- WHAT THE TASK ASKS -
Only the lines with "quarter" in the entries below belong in the answer; please copy them.

Collected data entries:
^^^^^^^^

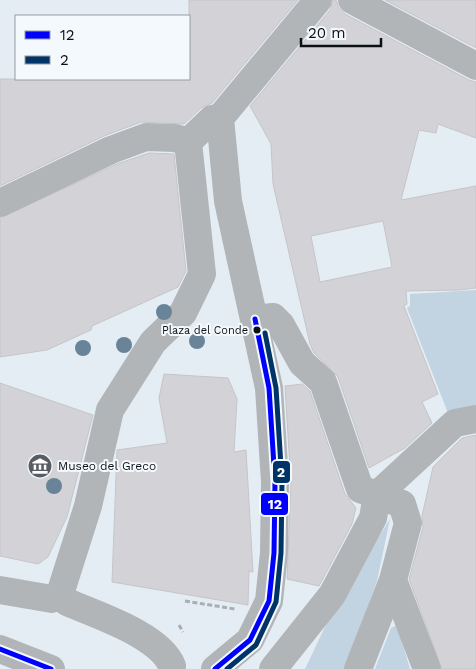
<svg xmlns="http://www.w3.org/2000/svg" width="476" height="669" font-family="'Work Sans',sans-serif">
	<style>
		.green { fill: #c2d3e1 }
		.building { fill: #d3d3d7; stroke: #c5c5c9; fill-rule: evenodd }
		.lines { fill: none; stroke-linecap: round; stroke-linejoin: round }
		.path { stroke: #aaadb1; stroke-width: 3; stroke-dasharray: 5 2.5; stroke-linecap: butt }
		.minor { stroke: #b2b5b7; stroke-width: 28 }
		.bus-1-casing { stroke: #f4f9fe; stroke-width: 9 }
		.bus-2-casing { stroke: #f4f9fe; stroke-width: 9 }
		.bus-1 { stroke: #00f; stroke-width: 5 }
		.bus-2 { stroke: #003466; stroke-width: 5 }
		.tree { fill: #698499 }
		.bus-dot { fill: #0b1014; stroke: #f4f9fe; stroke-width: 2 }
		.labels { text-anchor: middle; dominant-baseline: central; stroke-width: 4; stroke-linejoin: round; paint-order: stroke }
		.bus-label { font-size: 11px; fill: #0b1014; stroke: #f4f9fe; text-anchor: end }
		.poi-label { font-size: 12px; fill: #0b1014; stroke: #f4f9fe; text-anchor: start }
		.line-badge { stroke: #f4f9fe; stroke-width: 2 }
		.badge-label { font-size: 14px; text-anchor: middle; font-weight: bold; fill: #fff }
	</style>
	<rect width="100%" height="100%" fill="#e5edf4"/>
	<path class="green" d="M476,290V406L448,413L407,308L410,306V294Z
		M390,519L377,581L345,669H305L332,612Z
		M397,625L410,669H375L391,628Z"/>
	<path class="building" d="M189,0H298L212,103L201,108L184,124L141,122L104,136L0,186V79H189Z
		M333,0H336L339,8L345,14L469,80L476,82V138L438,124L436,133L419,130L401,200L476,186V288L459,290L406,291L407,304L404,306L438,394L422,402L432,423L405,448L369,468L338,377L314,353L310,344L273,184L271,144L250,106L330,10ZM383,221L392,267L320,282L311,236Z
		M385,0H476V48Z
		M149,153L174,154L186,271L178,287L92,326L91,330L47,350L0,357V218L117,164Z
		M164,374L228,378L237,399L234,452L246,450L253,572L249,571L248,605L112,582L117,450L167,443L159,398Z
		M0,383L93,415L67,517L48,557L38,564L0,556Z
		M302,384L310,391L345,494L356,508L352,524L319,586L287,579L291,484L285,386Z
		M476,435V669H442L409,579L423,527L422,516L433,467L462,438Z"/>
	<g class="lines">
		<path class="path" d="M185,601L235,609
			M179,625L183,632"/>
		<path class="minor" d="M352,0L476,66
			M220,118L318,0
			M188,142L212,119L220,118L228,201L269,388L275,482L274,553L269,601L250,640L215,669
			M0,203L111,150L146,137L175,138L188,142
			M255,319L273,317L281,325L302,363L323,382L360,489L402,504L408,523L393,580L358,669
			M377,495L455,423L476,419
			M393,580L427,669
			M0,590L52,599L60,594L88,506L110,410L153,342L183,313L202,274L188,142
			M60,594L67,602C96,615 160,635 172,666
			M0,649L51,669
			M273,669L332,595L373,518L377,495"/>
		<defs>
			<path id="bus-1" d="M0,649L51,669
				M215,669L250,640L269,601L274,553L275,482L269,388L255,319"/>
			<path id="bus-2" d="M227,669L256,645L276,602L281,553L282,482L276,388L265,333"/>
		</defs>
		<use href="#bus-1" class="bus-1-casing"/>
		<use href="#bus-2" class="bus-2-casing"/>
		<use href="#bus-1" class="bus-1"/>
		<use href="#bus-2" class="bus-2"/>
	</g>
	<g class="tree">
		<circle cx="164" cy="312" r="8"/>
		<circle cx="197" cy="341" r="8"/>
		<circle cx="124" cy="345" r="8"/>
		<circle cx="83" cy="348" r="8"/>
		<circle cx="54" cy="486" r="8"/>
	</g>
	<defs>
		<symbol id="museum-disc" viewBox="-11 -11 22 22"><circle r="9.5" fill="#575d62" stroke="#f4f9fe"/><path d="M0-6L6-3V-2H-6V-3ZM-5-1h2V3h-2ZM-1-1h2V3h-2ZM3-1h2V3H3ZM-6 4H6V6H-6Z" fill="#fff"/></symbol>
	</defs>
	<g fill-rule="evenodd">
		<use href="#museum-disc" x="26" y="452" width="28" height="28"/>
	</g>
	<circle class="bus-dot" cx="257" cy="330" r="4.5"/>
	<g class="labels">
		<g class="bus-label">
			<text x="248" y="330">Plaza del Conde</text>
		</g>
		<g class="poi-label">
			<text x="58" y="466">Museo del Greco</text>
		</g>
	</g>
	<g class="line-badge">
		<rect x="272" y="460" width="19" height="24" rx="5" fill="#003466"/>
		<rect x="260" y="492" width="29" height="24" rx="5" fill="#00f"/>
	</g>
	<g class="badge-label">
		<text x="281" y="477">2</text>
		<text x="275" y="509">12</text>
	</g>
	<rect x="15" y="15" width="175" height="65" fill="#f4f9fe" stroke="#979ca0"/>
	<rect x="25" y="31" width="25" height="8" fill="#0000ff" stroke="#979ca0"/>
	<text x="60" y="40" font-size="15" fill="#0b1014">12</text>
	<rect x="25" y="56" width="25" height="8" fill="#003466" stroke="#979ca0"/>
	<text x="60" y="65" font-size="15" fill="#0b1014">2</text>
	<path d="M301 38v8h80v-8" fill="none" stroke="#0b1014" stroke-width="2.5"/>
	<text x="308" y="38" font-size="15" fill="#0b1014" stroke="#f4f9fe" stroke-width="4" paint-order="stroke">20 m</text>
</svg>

^^^^^^^^

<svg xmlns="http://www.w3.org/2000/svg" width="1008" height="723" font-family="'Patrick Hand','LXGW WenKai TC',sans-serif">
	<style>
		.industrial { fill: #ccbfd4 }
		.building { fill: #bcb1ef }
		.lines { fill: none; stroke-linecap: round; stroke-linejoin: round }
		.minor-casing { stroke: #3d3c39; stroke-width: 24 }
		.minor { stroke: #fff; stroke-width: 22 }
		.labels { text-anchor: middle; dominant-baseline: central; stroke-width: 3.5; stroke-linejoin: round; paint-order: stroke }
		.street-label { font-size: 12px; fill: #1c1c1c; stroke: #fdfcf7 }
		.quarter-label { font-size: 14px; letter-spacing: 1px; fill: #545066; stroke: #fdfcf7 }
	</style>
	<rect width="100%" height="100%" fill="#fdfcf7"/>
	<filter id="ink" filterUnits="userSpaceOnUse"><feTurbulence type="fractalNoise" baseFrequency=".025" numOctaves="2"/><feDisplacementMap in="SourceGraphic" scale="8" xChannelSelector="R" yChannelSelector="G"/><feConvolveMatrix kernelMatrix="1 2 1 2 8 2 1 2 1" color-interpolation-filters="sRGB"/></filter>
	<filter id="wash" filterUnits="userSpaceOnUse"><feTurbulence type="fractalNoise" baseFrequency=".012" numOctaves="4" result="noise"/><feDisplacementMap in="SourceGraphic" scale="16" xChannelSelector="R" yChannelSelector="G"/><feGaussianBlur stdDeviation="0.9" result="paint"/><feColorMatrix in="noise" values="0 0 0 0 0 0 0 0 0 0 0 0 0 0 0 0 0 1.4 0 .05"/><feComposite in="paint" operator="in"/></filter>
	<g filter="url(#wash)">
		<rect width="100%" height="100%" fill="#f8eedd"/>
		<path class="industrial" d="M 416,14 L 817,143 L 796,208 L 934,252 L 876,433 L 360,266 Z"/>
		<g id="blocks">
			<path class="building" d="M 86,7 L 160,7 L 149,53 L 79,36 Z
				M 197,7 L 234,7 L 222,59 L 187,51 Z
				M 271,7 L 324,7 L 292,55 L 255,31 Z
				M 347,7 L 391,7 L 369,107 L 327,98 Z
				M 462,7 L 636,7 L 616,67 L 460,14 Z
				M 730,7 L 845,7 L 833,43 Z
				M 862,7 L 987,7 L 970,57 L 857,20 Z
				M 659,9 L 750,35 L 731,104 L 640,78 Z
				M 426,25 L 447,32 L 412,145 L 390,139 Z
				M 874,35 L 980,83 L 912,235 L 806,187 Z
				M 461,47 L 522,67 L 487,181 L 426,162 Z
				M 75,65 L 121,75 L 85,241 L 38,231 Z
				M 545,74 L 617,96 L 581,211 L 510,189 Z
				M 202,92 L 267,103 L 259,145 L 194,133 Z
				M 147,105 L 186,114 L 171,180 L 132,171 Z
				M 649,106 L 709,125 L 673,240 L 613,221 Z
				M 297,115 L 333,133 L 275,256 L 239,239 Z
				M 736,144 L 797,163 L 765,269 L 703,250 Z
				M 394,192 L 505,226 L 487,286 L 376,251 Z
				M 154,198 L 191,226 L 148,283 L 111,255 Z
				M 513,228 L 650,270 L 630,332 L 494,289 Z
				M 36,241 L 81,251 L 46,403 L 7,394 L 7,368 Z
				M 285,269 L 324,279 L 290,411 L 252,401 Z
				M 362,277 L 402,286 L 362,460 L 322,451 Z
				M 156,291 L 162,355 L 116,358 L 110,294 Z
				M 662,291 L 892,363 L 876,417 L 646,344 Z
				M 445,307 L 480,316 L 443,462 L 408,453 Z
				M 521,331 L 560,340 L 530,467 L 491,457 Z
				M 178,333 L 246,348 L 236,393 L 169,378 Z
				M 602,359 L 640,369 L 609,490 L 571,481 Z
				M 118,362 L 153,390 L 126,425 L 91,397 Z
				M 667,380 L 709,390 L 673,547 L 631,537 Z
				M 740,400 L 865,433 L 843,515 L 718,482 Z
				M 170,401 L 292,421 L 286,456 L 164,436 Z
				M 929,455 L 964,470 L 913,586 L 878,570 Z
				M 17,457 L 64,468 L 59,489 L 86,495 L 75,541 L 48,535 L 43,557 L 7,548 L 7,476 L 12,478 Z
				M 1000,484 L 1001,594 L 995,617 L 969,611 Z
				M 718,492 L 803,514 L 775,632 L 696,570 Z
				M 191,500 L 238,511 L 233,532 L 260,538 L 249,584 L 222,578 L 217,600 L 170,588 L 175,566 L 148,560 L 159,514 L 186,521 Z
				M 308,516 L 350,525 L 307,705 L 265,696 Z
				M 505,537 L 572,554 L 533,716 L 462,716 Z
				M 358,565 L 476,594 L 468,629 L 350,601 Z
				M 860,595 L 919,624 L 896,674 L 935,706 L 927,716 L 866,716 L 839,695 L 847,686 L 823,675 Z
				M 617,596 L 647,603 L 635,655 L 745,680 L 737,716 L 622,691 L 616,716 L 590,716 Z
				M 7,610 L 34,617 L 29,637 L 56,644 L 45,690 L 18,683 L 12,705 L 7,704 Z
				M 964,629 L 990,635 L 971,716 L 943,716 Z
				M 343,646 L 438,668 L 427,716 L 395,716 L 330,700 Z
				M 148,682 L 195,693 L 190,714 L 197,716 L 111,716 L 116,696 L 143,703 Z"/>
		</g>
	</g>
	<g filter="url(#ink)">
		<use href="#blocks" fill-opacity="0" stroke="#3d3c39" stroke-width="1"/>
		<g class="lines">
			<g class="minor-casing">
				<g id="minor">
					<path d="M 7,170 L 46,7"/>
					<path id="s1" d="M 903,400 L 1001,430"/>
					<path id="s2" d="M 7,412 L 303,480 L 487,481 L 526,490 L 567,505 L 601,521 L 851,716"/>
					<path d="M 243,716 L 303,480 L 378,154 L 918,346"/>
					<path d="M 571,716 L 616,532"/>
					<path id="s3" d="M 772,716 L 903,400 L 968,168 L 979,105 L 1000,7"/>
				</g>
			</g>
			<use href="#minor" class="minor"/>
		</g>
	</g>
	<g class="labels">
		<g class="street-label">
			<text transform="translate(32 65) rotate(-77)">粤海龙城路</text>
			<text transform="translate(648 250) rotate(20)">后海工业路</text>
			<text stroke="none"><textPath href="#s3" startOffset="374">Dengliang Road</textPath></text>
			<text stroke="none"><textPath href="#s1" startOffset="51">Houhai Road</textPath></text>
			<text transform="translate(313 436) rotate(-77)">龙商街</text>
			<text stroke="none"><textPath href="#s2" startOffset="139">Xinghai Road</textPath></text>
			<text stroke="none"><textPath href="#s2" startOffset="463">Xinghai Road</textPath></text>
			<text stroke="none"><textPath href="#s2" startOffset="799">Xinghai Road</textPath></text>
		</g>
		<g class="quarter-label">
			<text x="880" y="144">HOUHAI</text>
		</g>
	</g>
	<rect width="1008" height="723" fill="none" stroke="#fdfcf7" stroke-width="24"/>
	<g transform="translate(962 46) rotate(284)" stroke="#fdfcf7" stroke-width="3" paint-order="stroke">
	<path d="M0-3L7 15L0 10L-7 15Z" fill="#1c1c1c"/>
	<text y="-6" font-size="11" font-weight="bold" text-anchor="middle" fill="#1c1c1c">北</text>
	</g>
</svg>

^^^^^^^^

- EXERCISE OUTPUT -
		.quarter-label { font-size: 14px; letter-spacing: 1px; fill: #545066; stroke: #fdfcf7 }
		<g class="quarter-label">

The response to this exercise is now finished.